De mon côté je vis très mal ce sevrage, la voir ou l’entendre se mettre dans tout ces états c’est traumatisant. Mon cœur de maman me dit de ne pas la brusquer alors je reviens vers elle le cœur serré et l’allaite. Quel soulagement pour elle de se blottir contre le sein de sa maman, de sentir son odeur et de s’abreuver. Quel soulagement pour moi de la voir se nourrir, de sentir sa chaleur et son amour et quel plaisir de continuer à lui apporter ce moment. En voyant la difficulté pour elle d’accepter le biberon et l’angoisse pour moi de retourner au travail en sachant qu’elle refuserait le biberon, il était hors de question de s’obliger à vivre ce sevrage avec autant de stress et de frustration. C’était décidé, j’allais faire valoir mon droit à l’allaitement. Par chance, en Suisse, les mères ont droit à un temps d’allaitement comptabilisé comme temps de travail. La semaine dernière, j’ai donc informé les auxiliaires de puériculture qu’elles pouvaient me joindre à mon bureau lorsque ma petite réclamait sa tétée. Elles furent rassurées et bienveillantes. Tous les jours, je fus appelée entre 10h30 et 11h00 pour venir allaiter ma petite puce. Les auxiliaires essayaient le biberon quelques minutes mais ne voulaient pas la forcer. Je suis vraiment très rassurée de voir que la philosophie de cette crèche va dans le même sens que la mienne. Bien évidemment, je vous avoue que ses allers-retours le midi entre la crèche, le travail et la maison (pour ma pause déjeuner) est très fatiguant et que le soir à 20h00 je suis exténuée mais je prends du recul tous les jours et je sais que ce temps d’allaitement ne durera pas, qu’un jour ma petite sera grande et que l’allaitement sera un souvenir. Alors oui, je veux profiter de ces instants privilégiés et fusionnels avec elle et de ces moment indescriptibles où tout ce qui nous entoure est invisible puisque nous nous consacrons pleinement à cette instant magique, câlin et plein d’amour avec notre bébé. Être réveillée la nuit, la rejoindre le midi, la retrouver en fin de journée, au coucher, la rassurer pour l’allaiter.

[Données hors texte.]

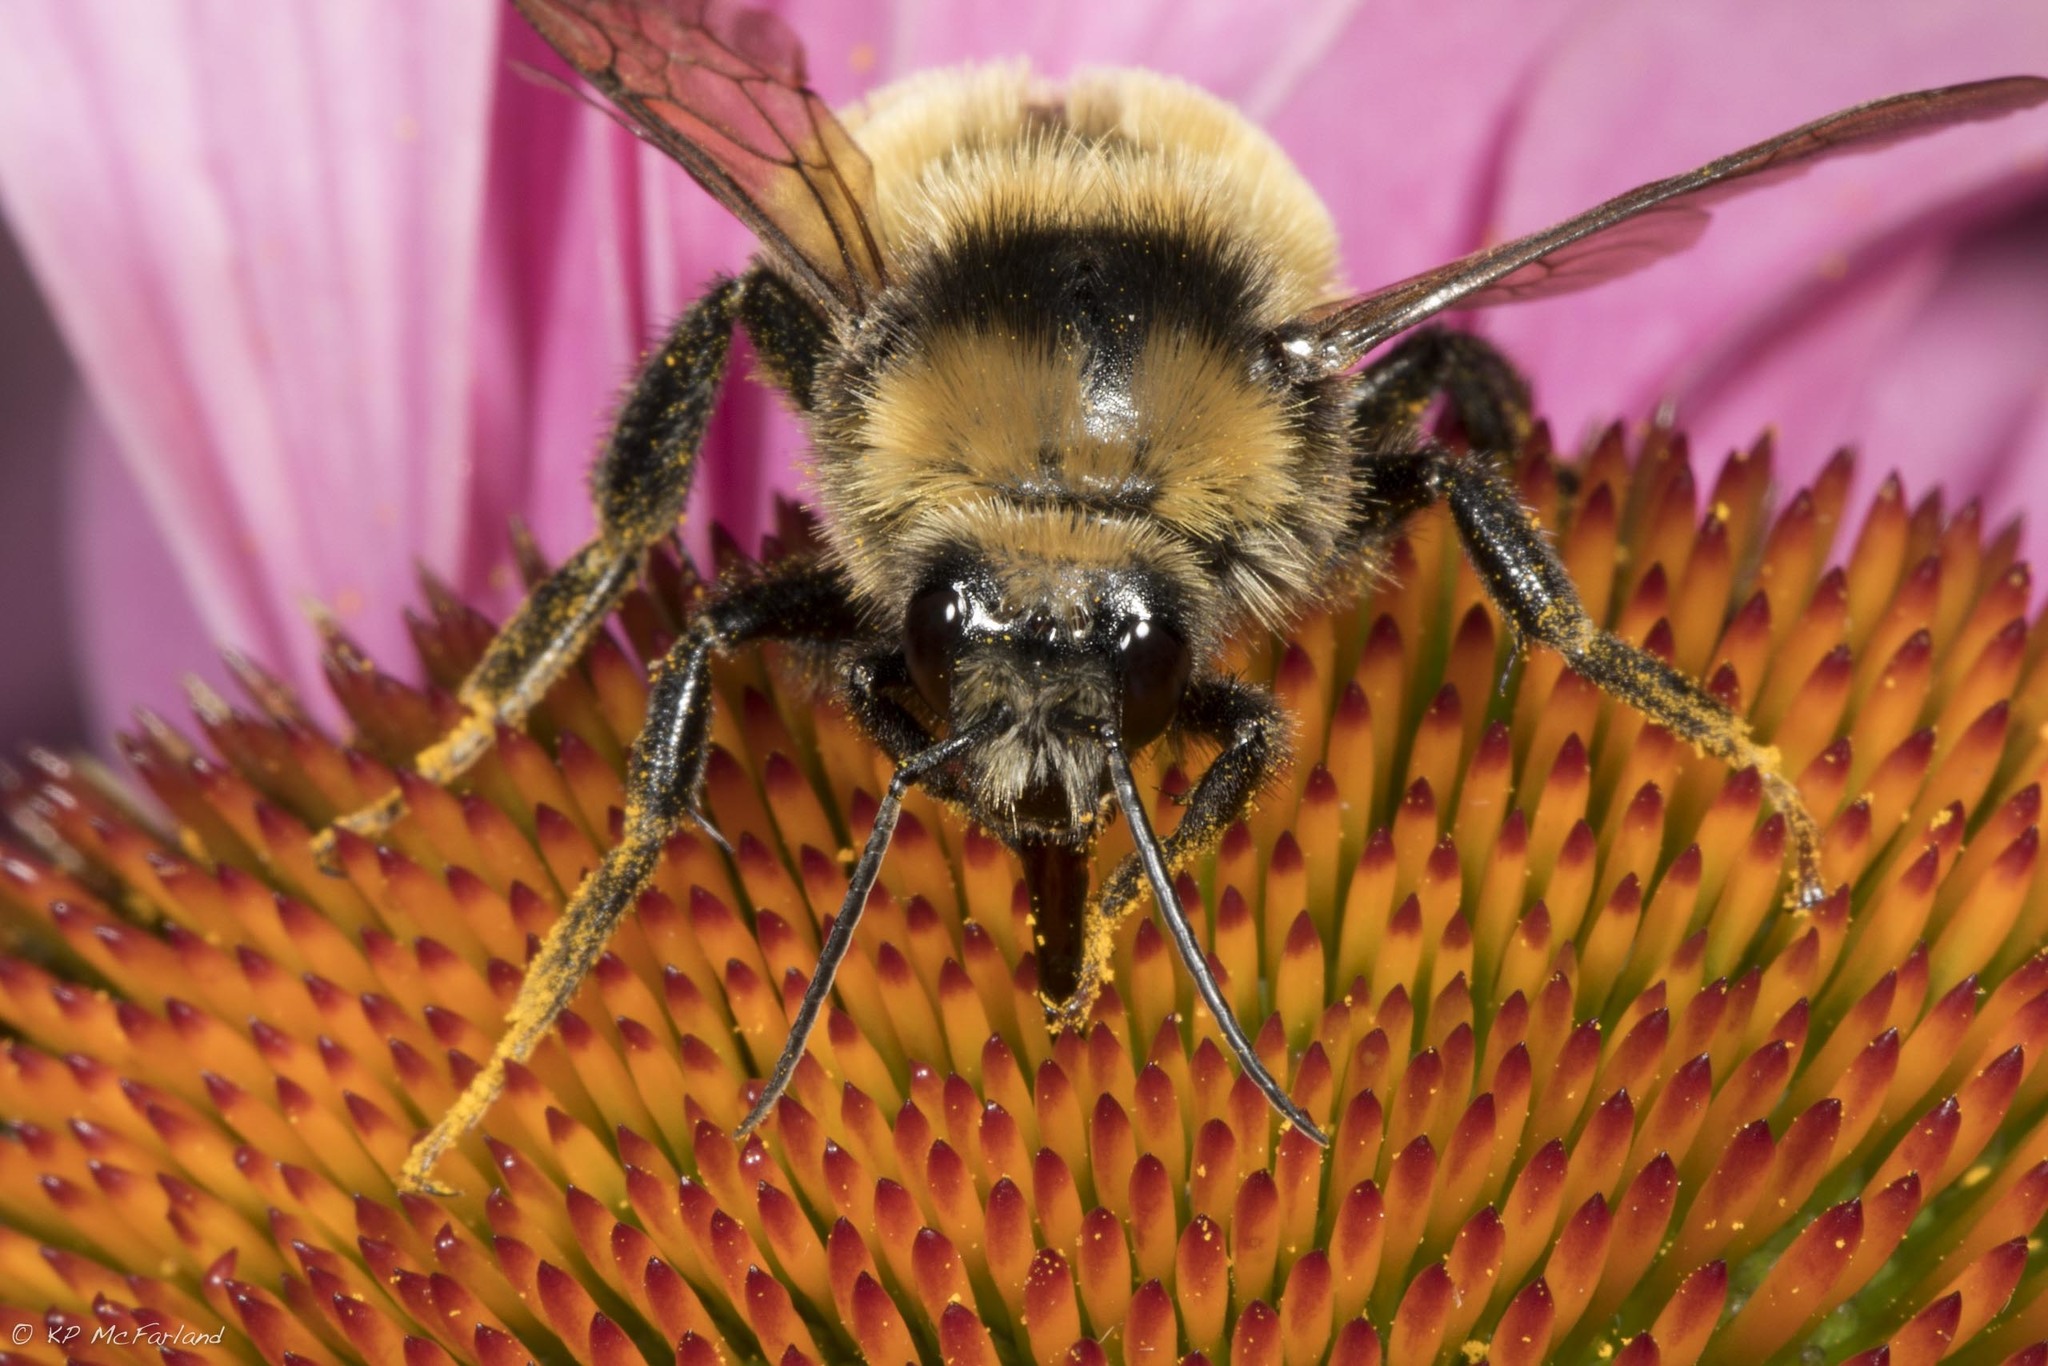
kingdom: Animalia
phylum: Arthropoda
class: Insecta
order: Hymenoptera
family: Apidae
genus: Bombus
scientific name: Bombus borealis
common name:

Le souvenir que je garderai de cet allaitement (et avec mes 3 loulous) : la sentir se lover sur mon sein, sentir son odeur, être caressée dans mon dos par sa petite main qui s’agrippe… Voir mes deux grands profiter de ce moment pour se détendre et se lover également contre moi et leur petite sœur. Que la nature est bien faite. Chaque instant partagé avec elle (ou même avec avec mes deux grands) à travers l’allaitement reste gravé et m’encourage à continuer. Un échange de tendresse, d’amour, de fusion entre eux et moi.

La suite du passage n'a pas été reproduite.